Geconfirmeerde bronnen uit open-source inlichtingen documenteren de vernietiging van meerdere Iraanse vliegtuigen op de grond, waaronder verschillende F-14 Tomcats—een symbolisch belangrijk overblijfsel van de Iraanse luchtmacht vóór de revolutie—en ook een vitaal tankvliegtuig op de luchthaven van Mashhad.


Daarnaast werd een onbekend aantal MiG-29-jagers en Su-24-bommenwerpers op de luchthaven van Mehrabad zwaar beschadigd of vernietigd in hun hangaars, wat Iran’s luchtgevechtscapaciteiten ernstig beperkte.

De cumulatieve impact van deze gerichte operaties verstoorde op ingrijpende wijze de Iraanse commandostructuren en hun responsmechanismen. Zonder radardekking en operationele vliegvelden werden de resterende militaire middelen van Iran snel verplaatst naar veiliger gebieden in het oosten, weg van de uitdijende Israëlische luchtmeerderheid. Maar het verplaatsen van deze kritieke middelen, met name ballistische raketlanceerinstallaties, bracht nieuwe uitdagingen met zich mee. Iran probeerde zijn aanvalscapaciteiten te behouden door lanceerinrichtingen te verplaatsen naar oostelijke provincies, in de hoop dat afstand op zichzelf bescherming zou bieden tegen Israëlische aanvallen. Toch hebben Iraanse ballistische raketten doorgaans een maximaal bereik van ongeveer 2.000 kilometer, wat de mogelijke lanceerlocaties beperkt tot een steeds kleiner wordende strook land waar Israël nog geen volledige luchtdominantie heeft.

Ondanks deze maatregelen worden Iraanse pogingen om operationele lanceerlocaties te behouden ernstig ondermijnd door de aanhoudende activiteiten van de Israëlische inlichtingendiensten. Mossad-agenten, ondersteund door Amerikaanse drones en realtime satellietinformatie, volgen en lokaliseren actief alle bewegingen, wat ertoe leidt dat veel Iraanse militaire middelen worden opgespoord en vernietigd terwijl ze onderweg zijn. Daardoor biedt zelfs Oost-Iran geen gegarandeerde veilige haven meer voor ballistische wapens, waardoor Iraanse commandanten tot steeds wanhopiger maatregelen worden gedwongen om hun resterende aanvalscapaciteiten te behouden.

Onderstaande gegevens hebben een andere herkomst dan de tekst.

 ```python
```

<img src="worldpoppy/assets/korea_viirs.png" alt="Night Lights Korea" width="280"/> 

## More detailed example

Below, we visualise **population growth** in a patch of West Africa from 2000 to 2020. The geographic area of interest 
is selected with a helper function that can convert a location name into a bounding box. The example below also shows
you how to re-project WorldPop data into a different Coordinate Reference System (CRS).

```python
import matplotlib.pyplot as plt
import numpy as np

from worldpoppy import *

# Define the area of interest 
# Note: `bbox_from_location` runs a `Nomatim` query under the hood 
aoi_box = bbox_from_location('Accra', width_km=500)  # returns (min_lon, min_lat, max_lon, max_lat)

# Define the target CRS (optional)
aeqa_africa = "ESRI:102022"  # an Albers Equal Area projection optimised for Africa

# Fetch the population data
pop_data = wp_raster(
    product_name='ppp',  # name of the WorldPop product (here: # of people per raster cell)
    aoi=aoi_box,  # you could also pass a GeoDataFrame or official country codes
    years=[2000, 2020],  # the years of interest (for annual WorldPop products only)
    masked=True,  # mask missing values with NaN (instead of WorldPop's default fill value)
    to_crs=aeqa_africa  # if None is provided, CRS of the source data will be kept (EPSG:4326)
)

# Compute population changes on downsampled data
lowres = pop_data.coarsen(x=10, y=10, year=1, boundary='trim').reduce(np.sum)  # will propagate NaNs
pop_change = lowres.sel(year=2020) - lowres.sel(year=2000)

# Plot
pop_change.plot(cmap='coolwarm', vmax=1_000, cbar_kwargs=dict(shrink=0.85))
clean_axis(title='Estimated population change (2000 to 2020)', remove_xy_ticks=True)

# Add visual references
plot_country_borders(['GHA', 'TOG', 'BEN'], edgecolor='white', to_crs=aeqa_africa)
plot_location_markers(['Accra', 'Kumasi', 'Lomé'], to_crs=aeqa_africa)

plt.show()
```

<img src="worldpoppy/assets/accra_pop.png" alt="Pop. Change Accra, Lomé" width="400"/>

Als gevolg hiervan is het aantal Iraanse raketaanvallen op Israël al aanzienlijk gedaald, terwijl Iraanse commandocentra, logistieke knooppunten en resterende lanceerinrichtingen op grote schaal worden uitgeschakeld.

Over het geheel genomen heeft Iran’s catastrofale verlies van luchtmeerderheid aan het begin van de vijandelijkheden de verdere loop van het conflict fundamenteel bepaald. Door radar- en raketverdediging uit te schakelen, vitale vliegtuigen te vernietigen en raketsystemen te dwingen tot herplaatsing naar het oosten, verzekerde Israël zich van onaangevochten luchtoverwicht over grote delen van Iraans grondgebied. Iraanse pogingen om zich aan te passen door middelen buiten het directe bereik van Israëlische aanvallen te verplaatsen, blijken steeds zinlozer. Uiteindelijk heeft Israël’s vroege vestiging van absolute luchtmeerderheid het slagveld beslist gevormd, Iran’s opties drastisch beperkt en mogelijk niet alleen het luchtverdedigingssysteem, maar ook het voortbestaan van het regime zelf in gevaar gebracht.